Mientras el mundo parece acelerarse entre pantallas y algoritmos, Montero frena el ritmo y encuentra el tiempo para recorrer ciudades y pueblos rurales a los pies de la Cordillera para escuchar y rescatar historias orales. Junto a la narradora Nicole Castillo dirige Casa Contada y La Matrioska, dos compañías dedicadas a ese rescate: buscan mitos, leyendas y voces antiguas para devolverlas —intactas y a la vez renovadas— en libros, colegios, talleres, festivales y hasta en programas de televisión.
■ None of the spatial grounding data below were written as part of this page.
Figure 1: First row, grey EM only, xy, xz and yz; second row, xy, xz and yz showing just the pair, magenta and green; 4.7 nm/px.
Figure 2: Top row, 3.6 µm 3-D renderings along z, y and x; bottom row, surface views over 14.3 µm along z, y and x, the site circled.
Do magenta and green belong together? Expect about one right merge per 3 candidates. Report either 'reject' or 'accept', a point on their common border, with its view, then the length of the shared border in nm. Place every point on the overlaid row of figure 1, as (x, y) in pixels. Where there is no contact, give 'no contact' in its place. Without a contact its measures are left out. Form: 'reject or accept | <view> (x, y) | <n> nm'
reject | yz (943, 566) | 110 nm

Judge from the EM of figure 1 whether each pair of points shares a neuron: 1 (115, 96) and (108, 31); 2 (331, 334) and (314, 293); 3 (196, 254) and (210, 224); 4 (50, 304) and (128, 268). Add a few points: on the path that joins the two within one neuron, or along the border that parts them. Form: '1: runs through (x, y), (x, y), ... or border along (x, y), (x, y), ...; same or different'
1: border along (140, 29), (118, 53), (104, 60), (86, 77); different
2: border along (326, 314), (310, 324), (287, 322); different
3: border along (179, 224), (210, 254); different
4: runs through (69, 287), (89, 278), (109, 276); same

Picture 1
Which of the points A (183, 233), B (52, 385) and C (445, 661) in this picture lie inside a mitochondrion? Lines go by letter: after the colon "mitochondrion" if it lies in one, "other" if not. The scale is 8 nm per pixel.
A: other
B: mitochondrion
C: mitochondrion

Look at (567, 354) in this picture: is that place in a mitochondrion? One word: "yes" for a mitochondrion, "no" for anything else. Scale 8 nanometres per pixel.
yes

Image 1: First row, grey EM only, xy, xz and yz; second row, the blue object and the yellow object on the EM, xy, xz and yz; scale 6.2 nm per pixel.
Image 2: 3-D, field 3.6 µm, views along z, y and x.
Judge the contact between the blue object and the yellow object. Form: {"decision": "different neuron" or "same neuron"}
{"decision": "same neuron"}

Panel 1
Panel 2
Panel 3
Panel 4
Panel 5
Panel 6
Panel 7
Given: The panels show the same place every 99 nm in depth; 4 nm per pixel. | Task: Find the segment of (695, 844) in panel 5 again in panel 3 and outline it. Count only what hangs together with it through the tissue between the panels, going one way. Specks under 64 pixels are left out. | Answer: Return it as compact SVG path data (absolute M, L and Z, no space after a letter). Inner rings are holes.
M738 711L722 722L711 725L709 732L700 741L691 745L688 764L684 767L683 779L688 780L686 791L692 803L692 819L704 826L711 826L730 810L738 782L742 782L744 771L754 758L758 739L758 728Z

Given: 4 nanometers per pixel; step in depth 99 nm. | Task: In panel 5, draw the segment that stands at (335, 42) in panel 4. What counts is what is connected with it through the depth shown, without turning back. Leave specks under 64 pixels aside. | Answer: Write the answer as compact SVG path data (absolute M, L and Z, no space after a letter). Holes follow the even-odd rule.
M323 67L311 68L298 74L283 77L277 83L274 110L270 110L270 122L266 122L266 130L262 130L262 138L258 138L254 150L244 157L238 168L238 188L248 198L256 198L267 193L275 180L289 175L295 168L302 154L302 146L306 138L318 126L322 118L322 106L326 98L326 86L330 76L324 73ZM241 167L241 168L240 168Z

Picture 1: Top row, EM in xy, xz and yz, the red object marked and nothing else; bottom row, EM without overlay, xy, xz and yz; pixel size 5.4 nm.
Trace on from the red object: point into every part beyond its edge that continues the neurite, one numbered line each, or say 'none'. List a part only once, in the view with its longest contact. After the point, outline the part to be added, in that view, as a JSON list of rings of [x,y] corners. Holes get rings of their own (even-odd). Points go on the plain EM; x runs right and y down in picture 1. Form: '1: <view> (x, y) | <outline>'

Su obra, que dialoga con la poesía chilena y con autores como Gabriel García Márquez y Juan Rulfo, late en clave comunitaria: relatos concebidos para ser leídos, pero también para ser dichos y escuchados, como si la fogata todavía ardiera. “Seguimos siendo esos cavernícolas que cuentan cuentos alrededor del fuego”, dice. Esa certeza atraviesa libros como La muerte viene estilando, Taguada, El año en que hablamos con el mar y Tony Ninguno (con el que ganó el X Premio Iberoamericano de Novela Elena Poniatowska), que este año ya tuvieron al menos dos reimpresiones en Chile y en la Argentina. Sus cuatro títulos se ubican entre los cinco más vendidos de su editorial, que además negocia la venta de derechos de sus obras: sus libros ya circulan en italiano, danés, griego, inglés y árabe. En la última Feria de Editores de Buenos Aires fue, de hecho, el autor más vendido del sello.
El año en que hablamos con el mar, su libro más reciente, cuenta la historia de Julián y Jerónimo, dos hermanos mellizos que tomaron rumbos opuestos: uno se quedó en la isla remota donde crecieron; el otro partió a recorrer el mundo para contarlo en sus crónicas periodísticas. Casi cinco décadas después, Jerónimo decide volver, y ese regreso en plena pandemia enciende el relato. La narración, en primera persona del plural, surge de la voz colectiva de los isleños, que reconstruyen la historia de los hermanos Garcés y su reencuentro. La novela reúne elementos tan diversos como un pacto con el diablo, la leyenda de una campana de oro sumergida en el mar, un lugar para invocar a las almas y una ambientación que combina intriga y realismo mágico. Es, al mismo tiempo, la historia íntima de dos hermanos y el retrato de un pueblo entero, de una memoria colectiva: un relato sobre amistades, ancestros, amores y las leyendas que sostienen la identidad de una comunidad.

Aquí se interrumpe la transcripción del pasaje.